• _Instructions to follow_
Reproduce the text of every record below line for line, without any change, and leave the pictures out of your answer.

Records from a dataset

• • • • •

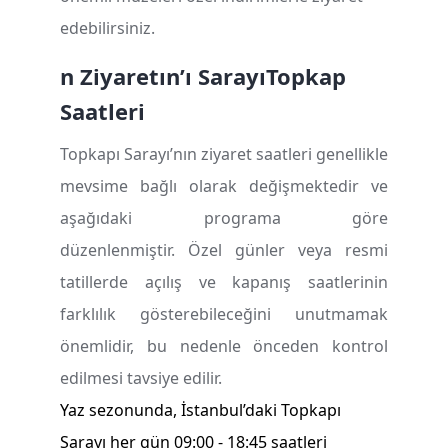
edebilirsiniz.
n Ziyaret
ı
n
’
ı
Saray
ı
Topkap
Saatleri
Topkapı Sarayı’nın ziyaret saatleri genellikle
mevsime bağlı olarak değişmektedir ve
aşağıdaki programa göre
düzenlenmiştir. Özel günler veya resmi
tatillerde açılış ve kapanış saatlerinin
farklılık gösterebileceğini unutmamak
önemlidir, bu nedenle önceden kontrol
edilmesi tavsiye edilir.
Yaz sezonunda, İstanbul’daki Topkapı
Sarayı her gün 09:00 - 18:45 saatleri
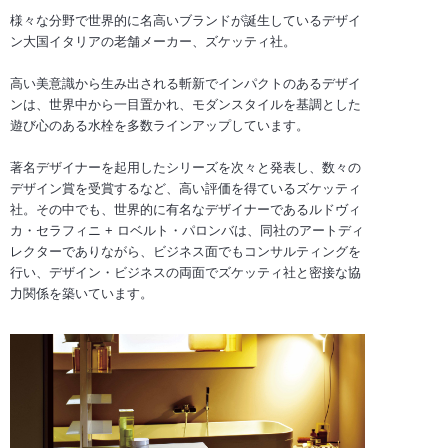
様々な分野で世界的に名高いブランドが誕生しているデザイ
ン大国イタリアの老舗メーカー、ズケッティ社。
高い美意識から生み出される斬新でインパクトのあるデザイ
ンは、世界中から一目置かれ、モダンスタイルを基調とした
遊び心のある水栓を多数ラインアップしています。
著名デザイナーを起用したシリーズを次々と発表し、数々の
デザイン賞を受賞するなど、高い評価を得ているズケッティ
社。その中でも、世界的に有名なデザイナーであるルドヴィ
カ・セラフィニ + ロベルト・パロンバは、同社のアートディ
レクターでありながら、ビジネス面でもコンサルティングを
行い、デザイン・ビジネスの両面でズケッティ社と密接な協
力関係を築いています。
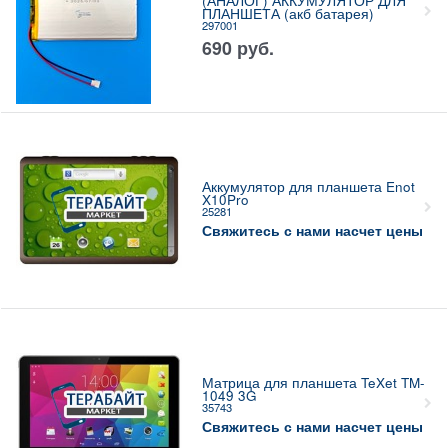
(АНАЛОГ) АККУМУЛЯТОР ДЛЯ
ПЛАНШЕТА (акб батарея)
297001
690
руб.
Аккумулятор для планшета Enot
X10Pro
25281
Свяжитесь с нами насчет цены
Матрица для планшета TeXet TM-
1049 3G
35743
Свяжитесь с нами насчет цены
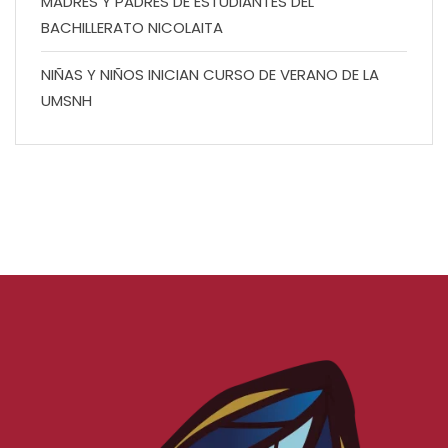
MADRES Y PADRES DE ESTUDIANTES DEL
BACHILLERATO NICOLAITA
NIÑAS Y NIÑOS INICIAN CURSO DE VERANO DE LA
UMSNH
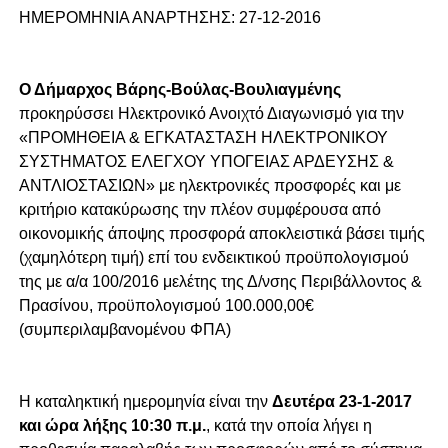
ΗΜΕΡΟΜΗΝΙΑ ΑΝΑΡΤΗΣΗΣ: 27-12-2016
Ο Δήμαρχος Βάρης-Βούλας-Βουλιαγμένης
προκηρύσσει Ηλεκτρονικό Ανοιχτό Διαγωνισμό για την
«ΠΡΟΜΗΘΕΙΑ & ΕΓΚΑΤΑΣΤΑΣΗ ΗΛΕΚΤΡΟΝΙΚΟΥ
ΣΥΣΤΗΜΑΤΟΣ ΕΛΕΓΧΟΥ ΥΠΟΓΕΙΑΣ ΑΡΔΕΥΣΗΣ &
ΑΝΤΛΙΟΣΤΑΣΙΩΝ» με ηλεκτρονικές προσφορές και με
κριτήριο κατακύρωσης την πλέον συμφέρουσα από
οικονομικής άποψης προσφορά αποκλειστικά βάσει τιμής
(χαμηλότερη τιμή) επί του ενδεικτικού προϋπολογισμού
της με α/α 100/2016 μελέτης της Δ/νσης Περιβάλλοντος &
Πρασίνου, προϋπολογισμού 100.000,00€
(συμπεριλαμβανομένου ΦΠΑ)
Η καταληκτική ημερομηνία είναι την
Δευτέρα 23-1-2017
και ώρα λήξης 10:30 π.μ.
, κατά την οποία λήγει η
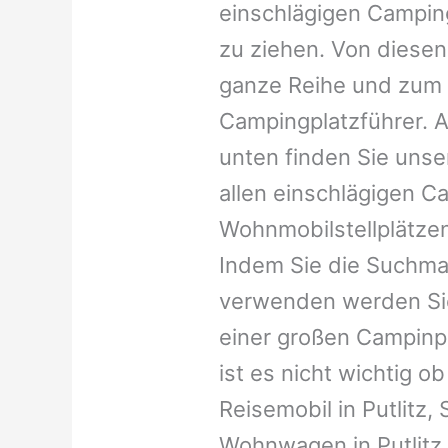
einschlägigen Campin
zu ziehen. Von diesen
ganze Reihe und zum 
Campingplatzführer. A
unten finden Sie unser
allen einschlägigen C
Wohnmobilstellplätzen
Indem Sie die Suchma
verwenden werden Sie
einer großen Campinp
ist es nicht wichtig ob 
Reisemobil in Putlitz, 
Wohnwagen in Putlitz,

• • • • •

• _Expected answer_
edebilirsiniz.
n Ziyaret
ı
n
’
ı
Saray
ı
Topkap
Saatleri
Topkapı Sarayı’nın ziyaret saatleri genellikle
mevsime bağlı olarak değişmektedir ve
aşağıdaki programa göre
düzenlenmiştir. Özel günler veya resmi
tatillerde açılış ve kapanış saatlerinin
farklılık gösterebileceğini unutmamak
önemlidir, bu nedenle önceden kontrol
edilmesi tavsiye edilir.
Yaz sezonunda, İstanbul’daki Topkapı
Sarayı her gün 09:00 - 18:45 saatleri
様々な分野で世界的に名高いブランドが誕生しているデザイ
ン大国イタリアの老舗メーカー、ズケッティ社。
高い美意識から生み出される斬新でインパクトのあるデザイ
ンは、世界中から一目置かれ、モダンスタイルを基調とした
遊び心のある水栓を多数ラインアップしています。
著名デザイナーを起用したシリーズを次々と発表し、数々の
デザイン賞を受賞するなど、高い評価を得ているズケッティ
社。その中でも、世界的に有名なデザイナーであるルドヴィ
カ・セラフィニ + ロベルト・パロンバは、同社のアートディ
レクターでありながら、ビジネス面でもコンサルティングを
行い、デザイン・ビジネスの両面でズケッティ社と密接な協
力関係を築いています。
(АНАЛОГ) АККУМУЛЯТОР ДЛЯ
ПЛАНШЕТА (акб батарея)
297001
690
руб.
Аккумулятор для планшета Enot
X10Pro
25281
Свяжитесь с нами насчет цены
Матрица для планшета TeXet TM-
1049 3G
35743
Свяжитесь с нами насчет цены
MADRES Y PADRES DE ESTUDIANTES DEL
BACHILLERATO NICOLAITA
NIÑAS Y NIÑOS INICIAN CURSO DE VERANO DE LA
UMSNH
ΗΜΕΡΟΜΗΝΙΑ ΑΝΑΡΤΗΣΗΣ: 27-12-2016
Ο Δήμαρχος Βάρης-Βούλας-Βουλιαγμένης
προκηρύσσει Ηλεκτρονικό Ανοιχτό Διαγωνισμό για την
«ΠΡΟΜΗΘΕΙΑ & ΕΓΚΑΤΑΣΤΑΣΗ ΗΛΕΚΤΡΟΝΙΚΟΥ
ΣΥΣΤΗΜΑΤΟΣ ΕΛΕΓΧΟΥ ΥΠΟΓΕΙΑΣ ΑΡΔΕΥΣΗΣ &
ΑΝΤΛΙΟΣΤΑΣΙΩΝ» με ηλεκτρονικές προσφορές και με
κριτήριο κατακύρωσης την πλέον συμφέρουσα από
οικονομικής άποψης προσφορά αποκλειστικά βάσει τιμής
(χαμηλότερη τιμή) επί του ενδεικτικού προϋπολογισμού
της με α/α 100/2016 μελέτης της Δ/νσης Περιβάλλοντος &
Πρασίνου, προϋπολογισμού 100.000,00€
(συμπεριλαμβανομένου ΦΠΑ)
Η καταληκτική ημερομηνία είναι την
Δευτέρα 23-1-2017
και ώρα λήξης 10:30 π.μ.
, κατά την οποία λήγει η
einschlägigen Campin
zu ziehen. Von diesen
ganze Reihe und zum 
Campingplatzführer. A
unten finden Sie unser
allen einschlägigen C
Wohnmobilstellplätzen
Indem Sie die Suchma
verwenden werden Sie
einer großen Campinp
ist es nicht wichtig ob 
Reisemobil in Putlitz, 
Wohnwagen in Putlitz,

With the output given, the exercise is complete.